Ausgrabungsgebiete in Schnefeld

Schenefeld gräbt aus

Archäologie hautnah erleben

In Zusammenarbeit des Exzellenzclusters ROOTS der CAU Kiel mit dem Zentrum für Baltische und Skandinavische Archäologie, dem Archäologischen Landesamt Schleswig-Holstein sowie dem Leibniz-Institut für Pädagogik der Naturwissenschaften und Mathematik und der Christian-Albrechts-Universität Kiel wurden erstmalig in Deutschland kleine Suchgrabungen mit und von Bürger:innen in Schenefeld, Kreis Steinburg durchgeführt.
Der Einsatz von Freiwilligen ist in der archäologischen Forschung nicht neu. Immer wieder unterstützen enthusiastische Menschen Ausgrabungen oder geben Hinweise auf mögliche Fundstellen. Doch das Projekt „Schenefeld gräbt aus“, bei dem im Mai und Juni 2022 mehr als 100 Erwachsene, Jugendliche und Kinder aus der schleswig-holsteinischen Gemeinde weitgehend selbständig mit Hilfe von Spaten, Kellen und Pinseln in die Vergangenheit ihres Ortes vordrangen, ist in Deutschland bislang einmalig.

»Schenfeld gräbt aus« im Juni 2022. Das Freiwilligen-Team von Suchgrabung 22 entfernt eine weitere Schicht.
»Schenfeld gräbt aus« im Juni 2022. Dr. Fritz Jürgens (Inst. f. UFG der CAU) sieht sich Suchgrabung 22 genauer an.
»Schenfeld gräbt aus« im Juni 2022. Gruppenbild der Teilnehmer:innen.

Erfahrungen aus Großbritannien auf Deutschland übertragen

Ein Treffen zwischen Prof.
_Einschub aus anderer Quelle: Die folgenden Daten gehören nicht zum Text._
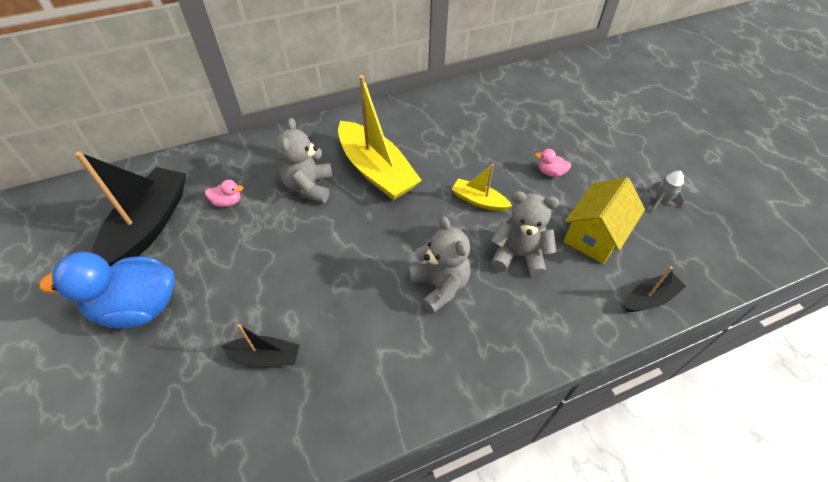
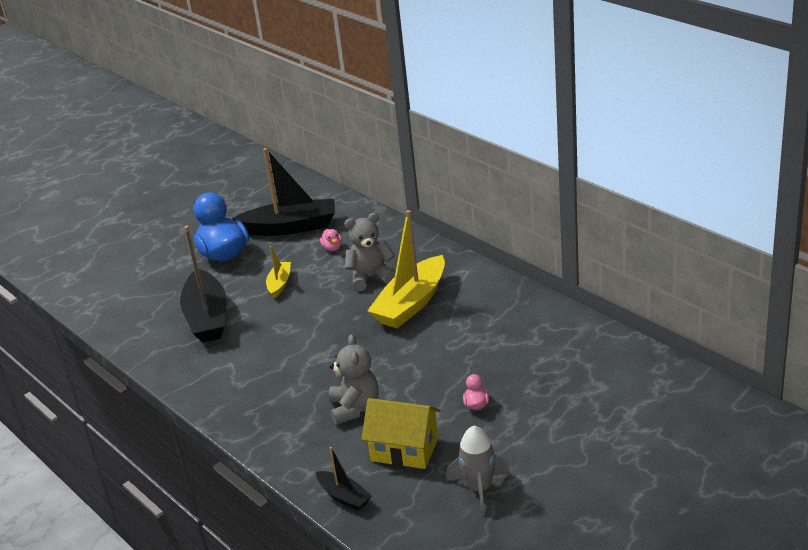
camera: 75 degrees right, 20 degrees down
(266, 356) = (207, 317): black boat -> black boat, size x1.99
(439, 286) = (301, 374): grey teddy bear -> none
(479, 201) = (408, 370): yellow boat -> yellow boat (279, 284)
(660, 202) = (479, 489): grey rocket -> grey rocket, size x1.63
Dr. Claus von Carnap-Bornheim (Exzellenzcluster ROOTS und ehemaliger Direktor des ZBSA) Prof. Dr. Carenza Lewis der University of Lincoln gab 2019 den Anstoß für das deutsche Pilotprojekt. Innerhalb der Community Archaeology hat Dr. Carenza Lewis langjährige Erfahrungen in England sammeln können und konnte die Ausgrabung unterstützen.
Forschungsgeleitete Ausgrabungen in besiedelten Orten sind selten, so dass diese Kleingrabungen einzigartige neue archäologische Funde hervorbringen können, mit denen die Geschichte eines Ortes rekonstruiert werden kann. In den meisten Fällen können die Flächen innerhalb von zwei Tagen erklärt und abgeschlossen werden. Da nur wenig Dreck entsteht können die Suchgrabungen auch auf privaten Grundstücken sowie öffentlichen Flächen stattfinden. Die kurze Dauer lässt es zu, dass die Teilnehmenden den gesamten Ausgrabungsprozess von Anfang bis Ende miterleben können.
Nach entsprechenden Einführungen der Fachleute öffneten die Schenefelder:innen an zwei Wochenenden im Mai und Juni 2022 insgesamt 31 je ein Quadratmeter große Suchgrabungen in Gärten, auf Wiesen und öffentlichen Plätzen im ausgewählten Gemeindegebiet. Zahlreiche Archäolog:innen der beteiligten Institute waren anwesend, um den begeisterten Freiwilligen beim Ausfüllen der Grabungsprotokolle oder bei der Erfassung der Funde zur Seite zu stehen. Mehr als 2.000 Einzelfunde wurden erfasst und konnten anschließend wissenschaftlich analysiert werden.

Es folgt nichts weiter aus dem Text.